=== Section Start ===

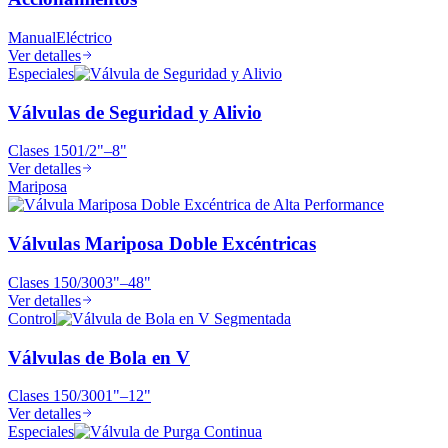
Manual
Eléctrico
Ver detalles
Especiales
Válvulas de Seguridad y Alivio
Clases
150
1/2"–8"
Ver detalles
Mariposa
Válvulas Mariposa Doble Excéntricas
Clases
150/300
3"–48"
Ver detalles
Control
Válvulas de Bola en V
Clases
150/300
1"–12"
Ver detalles
Especiales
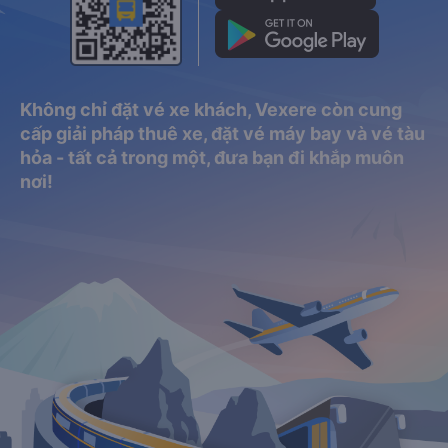
Không chỉ đặt vé xe khách, Vexere còn cung
cấp giải pháp thuê xe, đặt vé máy bay và vé tàu
hỏa - tất cả trong một, đưa bạn đi khắp muôn
nơi!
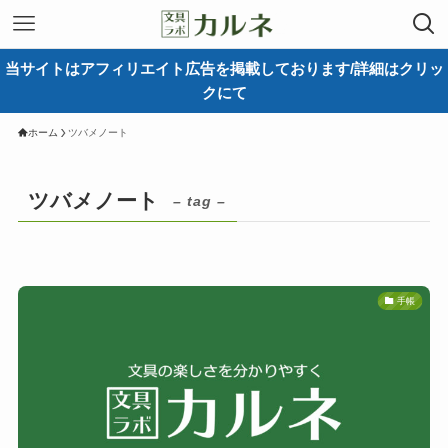
当サイトはアフィリエイト広告を掲載しております/詳細はクリッ
クにて
ホーム
ツバメノート
ツバメノート
– tag –
手帳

=== Section End ===

- Work to be completed
Restate, without alteration, the lines of the material above that begin at the one containing "当サイトはアフィリエイト広告を掲載しております/詳細はクリッ" and run through its last line.

- The answer
当サイトはアフィリエイト広告を掲載しております/詳細はクリッ
クにて
ホーム
ツバメノート
ツバメノート
– tag –
手帳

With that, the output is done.